#### [AIM OF THE EXERCISE]
I'd like every record written out again, exactly as it is.

*** Opening TASK INPUT ***

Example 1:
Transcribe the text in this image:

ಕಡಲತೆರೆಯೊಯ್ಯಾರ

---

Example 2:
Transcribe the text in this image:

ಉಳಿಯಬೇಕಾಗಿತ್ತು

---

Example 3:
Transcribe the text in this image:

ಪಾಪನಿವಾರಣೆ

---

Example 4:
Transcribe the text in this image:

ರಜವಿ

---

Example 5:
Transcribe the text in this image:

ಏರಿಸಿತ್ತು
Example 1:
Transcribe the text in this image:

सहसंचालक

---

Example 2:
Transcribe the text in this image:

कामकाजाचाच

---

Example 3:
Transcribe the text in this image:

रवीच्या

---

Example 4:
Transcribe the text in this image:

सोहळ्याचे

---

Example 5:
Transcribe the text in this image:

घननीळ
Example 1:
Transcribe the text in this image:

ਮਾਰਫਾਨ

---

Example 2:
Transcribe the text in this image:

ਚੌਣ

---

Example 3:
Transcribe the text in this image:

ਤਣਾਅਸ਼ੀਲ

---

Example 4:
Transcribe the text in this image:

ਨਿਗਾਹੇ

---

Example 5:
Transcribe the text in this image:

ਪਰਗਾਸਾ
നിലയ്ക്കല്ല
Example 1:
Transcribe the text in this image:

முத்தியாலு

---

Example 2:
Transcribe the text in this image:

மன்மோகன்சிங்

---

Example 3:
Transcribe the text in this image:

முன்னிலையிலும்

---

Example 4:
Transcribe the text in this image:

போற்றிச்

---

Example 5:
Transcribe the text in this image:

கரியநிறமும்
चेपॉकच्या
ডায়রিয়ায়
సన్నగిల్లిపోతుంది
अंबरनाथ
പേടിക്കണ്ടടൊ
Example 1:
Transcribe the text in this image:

*** Closing TASK INPUT ***

#### [FINISHED TASK]
Example 1:
Transcribe the text in this image:

ಕಡಲತೆರೆಯೊಯ್ಯಾರ

---

Example 2:
Transcribe the text in this image:

ಉಳಿಯಬೇಕಾಗಿತ್ತು

---

Example 3:
Transcribe the text in this image:

ಪಾಪನಿವಾರಣೆ

---

Example 4:
Transcribe the text in this image:

ರಜವಿ

---

Example 5:
Transcribe the text in this image:

ಏರಿಸಿತ್ತು
Example 1:
Transcribe the text in this image:

सहसंचालक

---

Example 2:
Transcribe the text in this image:

कामकाजाचाच

---

Example 3:
Transcribe the text in this image:

रवीच्या

---

Example 4:
Transcribe the text in this image:

सोहळ्याचे

---

Example 5:
Transcribe the text in this image:

घननीळ
Example 1:
Transcribe the text in this image:

ਮਾਰਫਾਨ

---

Example 2:
Transcribe the text in this image:

ਚੌਣ

---

Example 3:
Transcribe the text in this image:

ਤਣਾਅਸ਼ੀਲ

---

Example 4:
Transcribe the text in this image:

ਨਿਗਾਹੇ

---

Example 5:
Transcribe the text in this image:

ਪਰਗਾਸਾ
നിലയ്ക്കല്ല
Example 1:
Transcribe the text in this image:

முத்தியாலு

---

Example 2:
Transcribe the text in this image:

மன்மோகன்சிங்

---

Example 3:
Transcribe the text in this image:

முன்னிலையிலும்

---

Example 4:
Transcribe the text in this image:

போற்றிச்

---

Example 5:
Transcribe the text in this image:

கரியநிறமும்
चेपॉकच्या
ডায়রিয়ায়
సన్నగిల్లిపోతుంది
अंबरनाथ
പേടിക്കണ്ടടൊ
Example 1:
Transcribe the text in this image:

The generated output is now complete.